In 2011, Paul proposed cutting the federal budget by approximately $507 billion, including the elimination of the Departments of Education and Housing, and turning these duties over to private for-profit industry.
“By removing programs that are beyond the constitutional role of the federal government,” he declared, “such as education and housing, we are cutting nearly 40 percent of our projected deficit and removing big-government bureaucrats who stand in the way of efficiency in our federal government.”
But why should Rand Paul have an interest with the brave responders in cities as disparate as New York City and Washington, D.C? Paul must imagine New York City as a den of giveaways that grants welfare payments to “the takers” — people with serious injuries, homeless people, and starving children. Oh my!
And Washington, D.C. he must see as a hive of giving socialist entitlements for retired people, dependent children, and people with disabilities. Scandalous!
More worthy and important topics for Paul to consider are probably the debate over whether Kentucky should have officially joined the Confederacy rather than being one of two states along with Missouri to have been invited.
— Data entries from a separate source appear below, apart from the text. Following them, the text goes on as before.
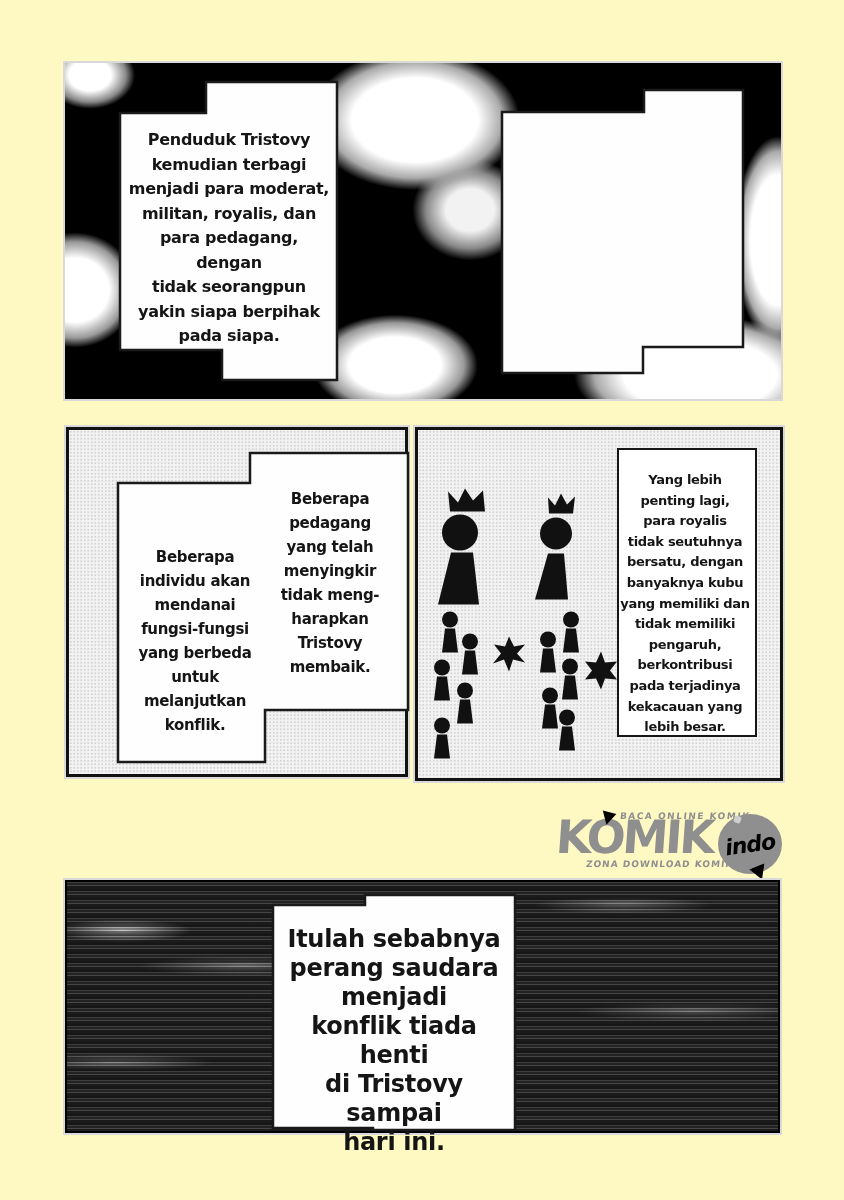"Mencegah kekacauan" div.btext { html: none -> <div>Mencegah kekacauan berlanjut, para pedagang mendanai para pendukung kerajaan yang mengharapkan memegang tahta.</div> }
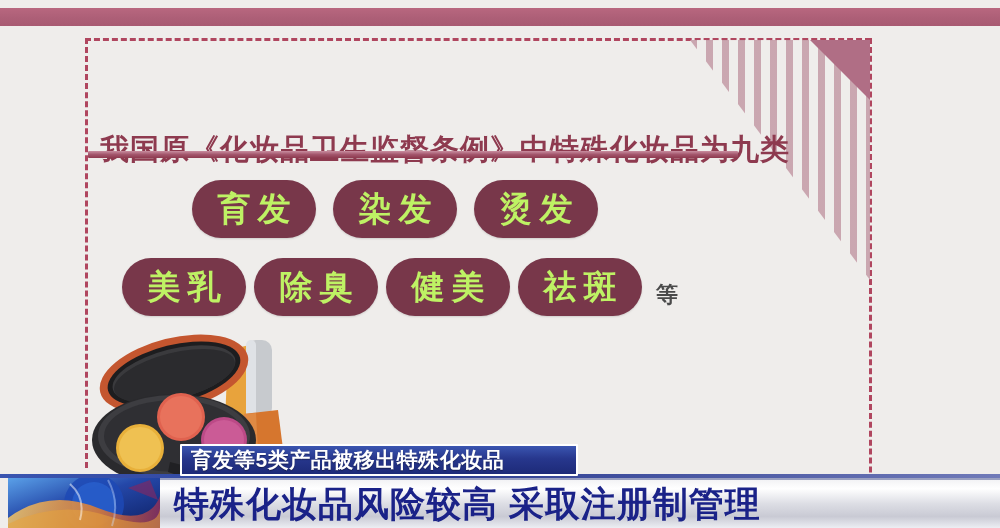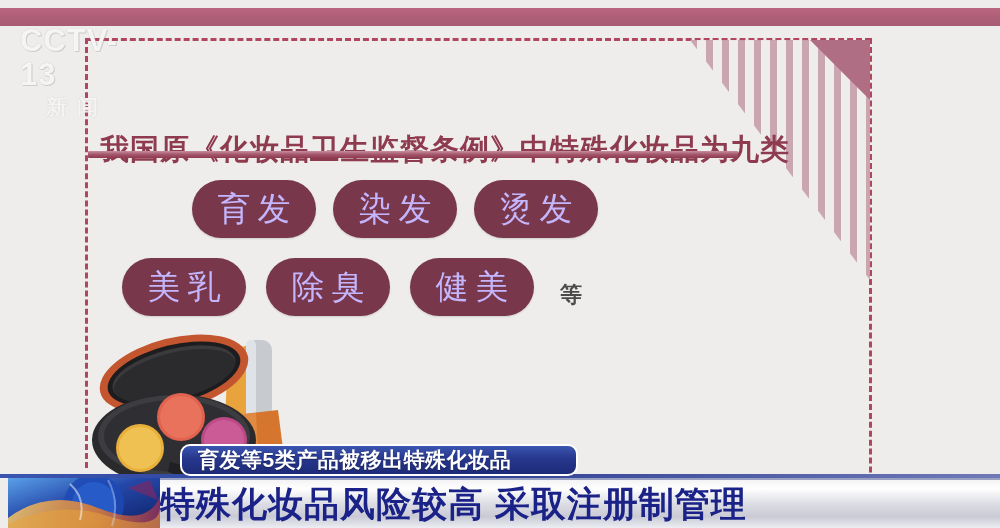"CCTV-13" div.logo-cctv13 { html: <div> <div>CCTV-13</div> <div>新闻</div> </div> -> none }
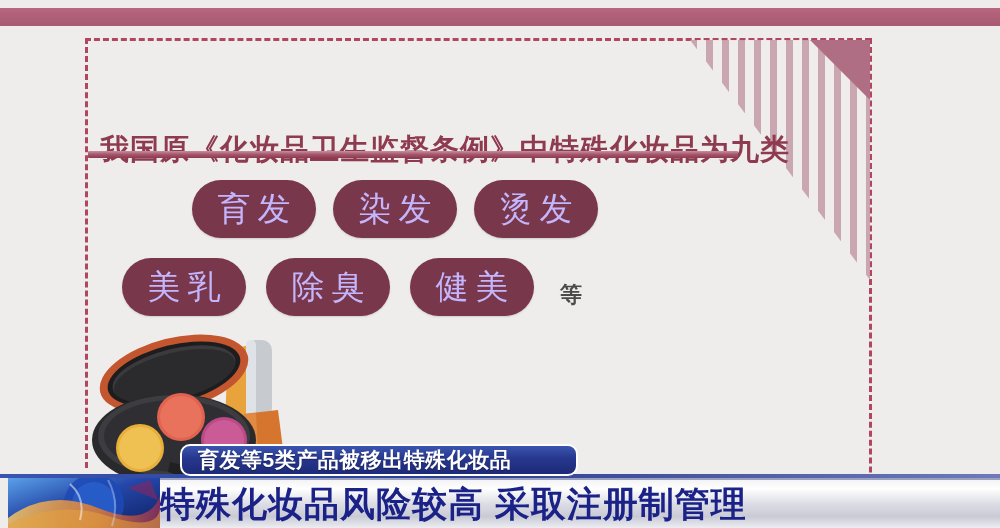"育发" .pill { color: #c4b5fd -> #bef264; font-weight: 400 -> 700 }
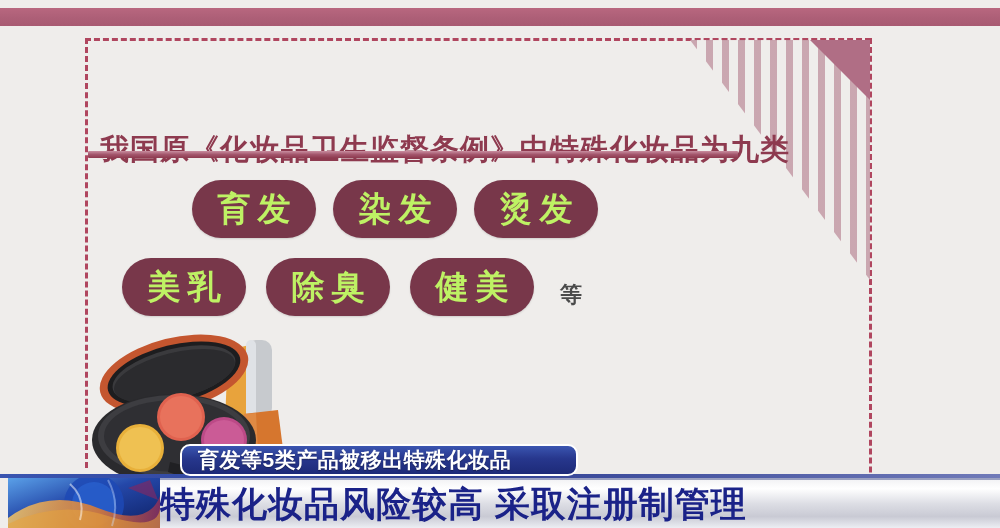"美乳" .pill-row.row2 { gap: 20px -> 8px }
He most likely wishes to reopen toxic coal minds to put people back into a dying industry, though once workers develop diseases from deadly coal dust, then, of course, they’re on their own.
On a YouTube video, Rand Paul told his followers, “I am a big fan of Ayn Rand, and I’ve read all of her novels… I cut my teeth on Ayn Rand in high school… I read a lot of the different free market Austrian economists who were sort of fellow travelers of Ayn Rand.”
Refuting rumors that his parents named him after Ayn Rand, he stated that his given name is Randal, but after he married, his wife shortened it to “Rand.” He continued, “I was not named after Ayn Rand, though I have a lot of respect for her.”
We must remember though, Rand Paul is not Mickey Mouse, and Ayn Rand was not a benevolent and humanistic sorcerer. And the United States certainly is not Fantasia.